2 May 2022
Portfolio investors made few changes to petroleum positions last week as the outlook remained finely poised between offsetting uncertainties about a slowing economy, coronavirus lockdowns and Russia sanctions.
Hedge funds and other money managers trimmed their combined position in the six most important futures and options contracts by the equivalent of 2 million barrels over the week ending on April 26.
There were small reductions in both bullish long positions (-17 million barrels) and bearish short ones (-15 million) as funds reduced their risk exposure .
Purchases of NYMEX and ICE WTI (+13 million barrels) and U.S. diesel (+1 million barrels) were offset by sales of Brent (-14 million) and U.S. gasoline (-2 million) with no change in European gas oil.
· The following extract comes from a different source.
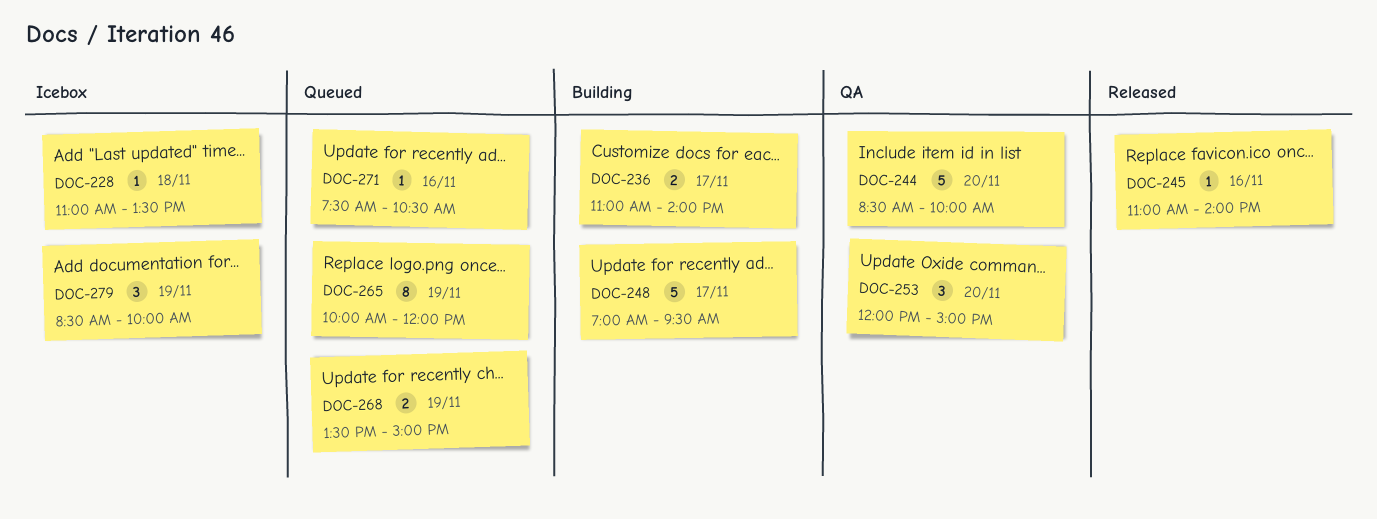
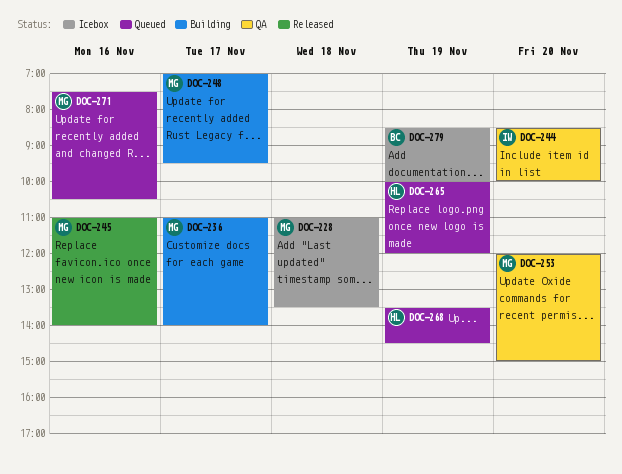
DOC-268, ends: 15:00 -> 14:30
As a result, the combined net position across all six contracts fell to just 550 million barrels (38th percentile since 2013) from a recent high of 761 million (70th percentile) in the middle of January.
Cross-cutting impacts from sanctions on Russia’s oil exports, China’s coronavirus lockdowns and a slowing global economy have made the future direction of prices less clear.
At the same time, elevated volatility has made it more expensive to maintain existing positions or initiate new ones.
Reflecting increased uncertainty and cost of positions, the total number of open futures contracts held by money managers and all other categories of traders fell for the ninth time in the last ten weeks.
Last week’s reduction of open interest by 13 million barrels takes the total reduction since the middle of February to 1,141 million barrels.